The leaders of American Crossroads, the conservative super PAC formed last year under the watch of Karl Rove, sat down with reporters at a Christian Science Monitor breakfast in D.C. this morning. The subject of the discussion was, of course, money: the role deep-pocketed super PACs will play in 2012 and the specific spending plans of American Crossroads, one of the most potent of this increasingly powerful breed of organization.
A quick review of our campaign finance keywords: Super PACs, or independent expenditure-only committees, can spend unlimited amounts in races to support or oppose a candidate. Outfits like American Crossroads reveal those transactions in Federal Election Commission filings. Related non-profits, like the American Crossroads’ spinoff Crossroads GPS, don’t have to disclose where their money comes from, and those 501(c)(4) organizations can, in turn, donate unlimited amounts to PACs like American Crossroads. Meanwhile, the Citizens United ruling gave corporations the go-ahead to donate all they want to independent groups. Hence the fear that races will become Company A vs. Company B rather than Candidate A vs. Candidate B, with traditional fundraisers left by the wayside.
In the recent special election in New York’s 26th District, won by Democrat Kathy Hochul, American Crossroads outspent the National Republican Congressional Committee, almost $700,000 to $425,000. According to OpenSecrets.org, they spent $21 million during the previous 2010 election cycle. At the breakfast were American Crossroads Chairman Mike Duncan, a former Republican National Committee head, and Steven Law, previously general counsel for the Chamber of Commerce and currently president of both American Crossroads and Crossroads GPS. The goal this time around, they said, is to raise $120 million.
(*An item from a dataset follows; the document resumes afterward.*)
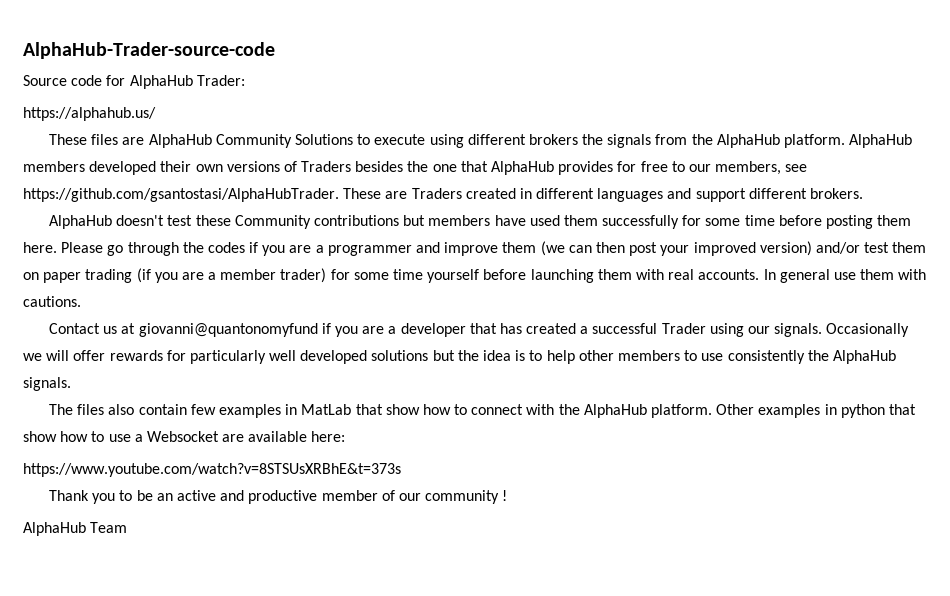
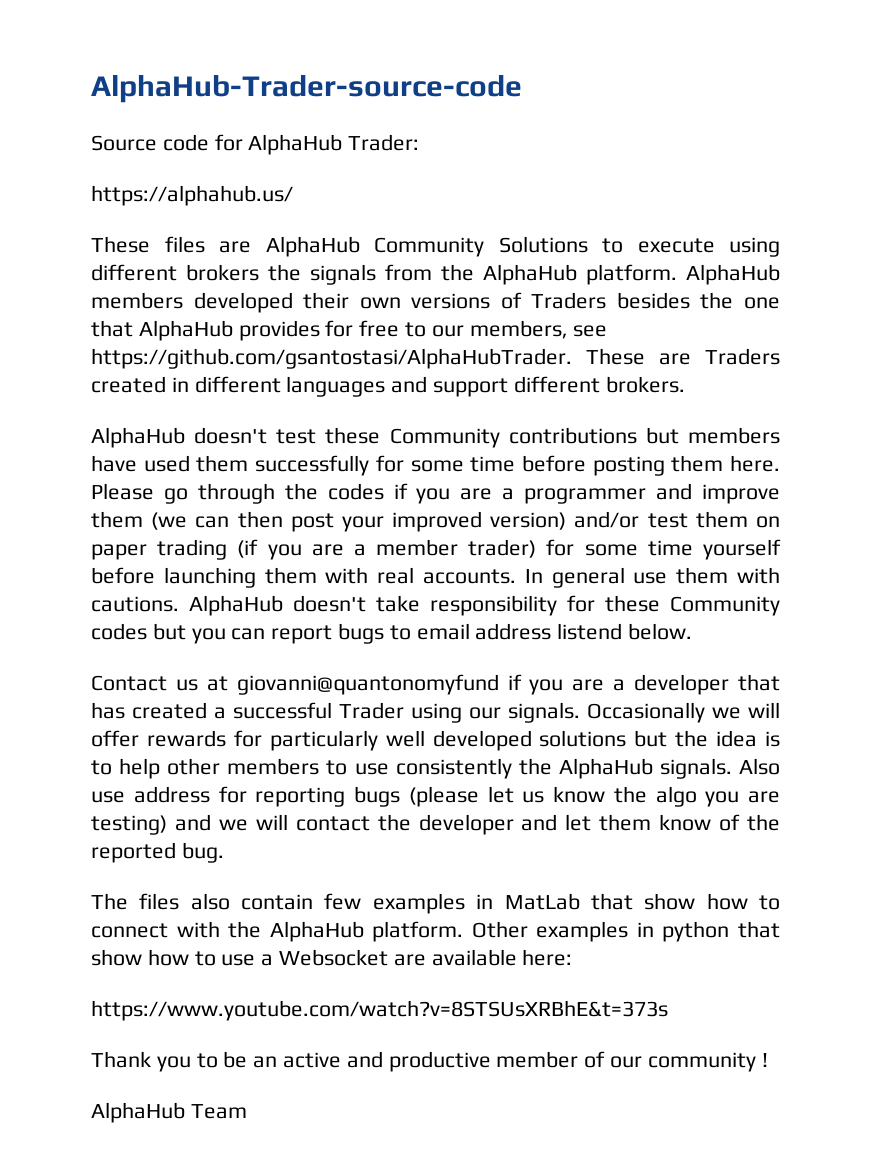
(81, 301) none -> [189,595,780,616] [91,623,693,644] AlphaHub doesn't take responsibility for these Community codes but you can report bugs to email address listend below.
(71, 384) none -> [739,758,781,775] [91,786,780,807] [91,814,780,835] [91,842,224,863] Also use address for reporting bugs (please let us know the algo you are testing) and we will contact the developer and let them know of the reported bug.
How will they use it? Law and Duncan said it’s too early to estimate how the groups will apportion their cash among the House, Senate and presidential races. But they were adamant that American Crossroads will not play any role in the GOP primary, unless it decides to go on the offense against Obama as the nomination draws near. It will not provide a primary endorsement, tacit or otherwise. This was something of a sticking point at the breakfast given the formation of a new super PAC by Mitt Romney supporters. American Crossroads’ political director Carl Forti has posts in both, but Law said keeping the work separate wouldn’t be an issue.
When pressed on what some see as the unsettling proliferation of super PACs, Law and Duncan point their fingers firmly at the Left, saying that the money an incumbent president can raise puts them in a “David and Goliath” situation where they have no choice but to take advantage of every route they can. Obama is going to raise $1 billion, they say, while labor groups will throw in millions more, so they’re just trying to even the field. Law characterized Crossroads as “an outside fomenter of additional competition in the system.” This particular fomenter outspent every other super PAC in the 2010 election cycle by about $15 million.
When asked whether this kind of spending on both sides is good for the country, Duncan turns the question into one about freedom of speech, as the Supreme Court did in Citizens United. They paint the Democrats as more powerful foes than they were in 2010, which sounds self-effacing but is also more justification for not worrying about the broader implications of super-PAC spending. And it’s an assertion that’s easy to counter, at least in part, given the state of the economy.
One of those publicly skeptical about the effect super PACs will have is satirical newsman Stephen Colbert, who is making his point by attempting to form his own. (Its most-excellent motto: “Making a better tomorrow, tomorrow.”) Among the questions he has raised, which will be addressed at an FEC hearing next week, are whether his discussion of his PAC on-air would constitute an in-kind contribution from his show’s parent company, Viacom. If so, that could force American-Crossroads talk by FOX News favorite Karl Rove, officially an unpaid advisor, to be curtailed, as well as similar commentary by other high-profile pundits with super PACS of their own.
In discussing his super PAC, Colbert well summed up a feeling at the heart of forming such committees, on both sides: “I believe that the Citizens United decision was the right one,” he told Politico when recently filing his papers at the FEC. “There should be unlimited corporate money, and I want some of it. I don’t want to be the one chump who doesn’t have any.”